As Becker notes, "most of the early hopes of
emacipatory practice in a society based on
information exchange seem to have vanished."
(13) Information is not transparent or neutral,
and while we may wonder whether it actually
exists, even the illusion of its existence is a
powerful effect. What would it mean to dispense
with the reality of information? It's a difficult line
of thought. As Becker notes, "the difficulty is
not in acquiring new perceptions or new ideas,
but that already established perceptions are
difficult to change." (17) And so we are stuck
with information, as it is. Perhaps we can figure
out how to deploy the illusion of its existence
differently.
Says Becker: "Humans need to find ways to
escape the vicious circle of forced work for
wages and imposed leisure, to escape symbolic
dominance and cultural entertainment, the
'reality' of everyday life and the flatlands of
binary logic." (34) There is hope. "The movement
of hedonistic escape from materialism is a global
language of zero work ethics in full e-fact.

**Supplied information:**
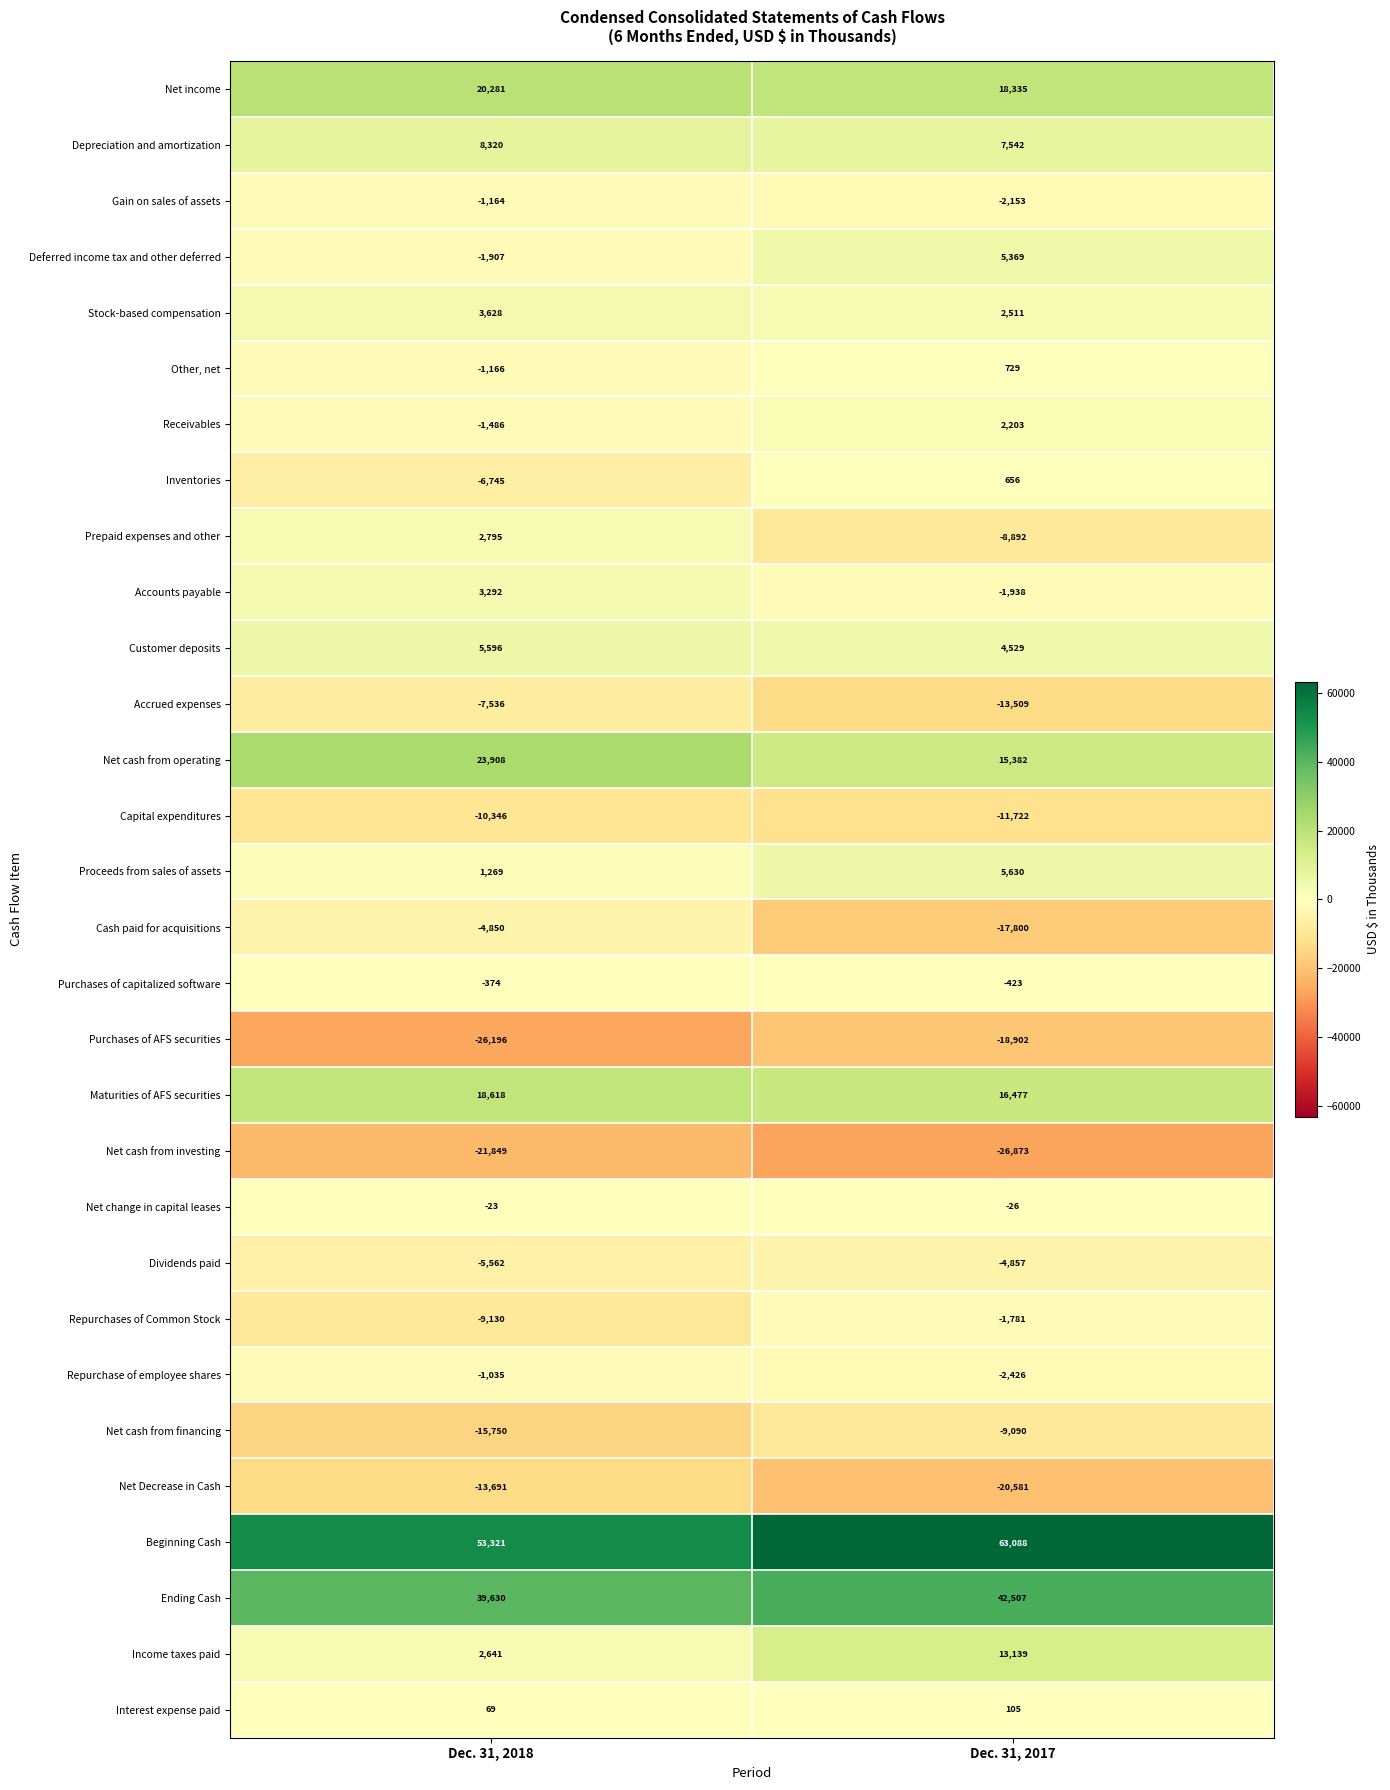

What is the total value across all series at Dec. 31, 2017?

57229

**Work order:**
Condense the opening paragraph of the passage on information, which begins "As Becker notes," into a brief list of its main points.

**Task answer:**
- Becker observes that most early hopes for liberating practice in a society built on information exchange seem to have vanished (13).
- Information is neither transparent nor neutral, and even if its existence is doubtful, the illusion of its existence has a powerful effect.
- Setting aside the reality of information is a hard line of thought because, as Becker notes, established perceptions are difficult to change (17).
- We are therefore stuck with information as it is, though we might find a different way to deploy the illusion of its existence.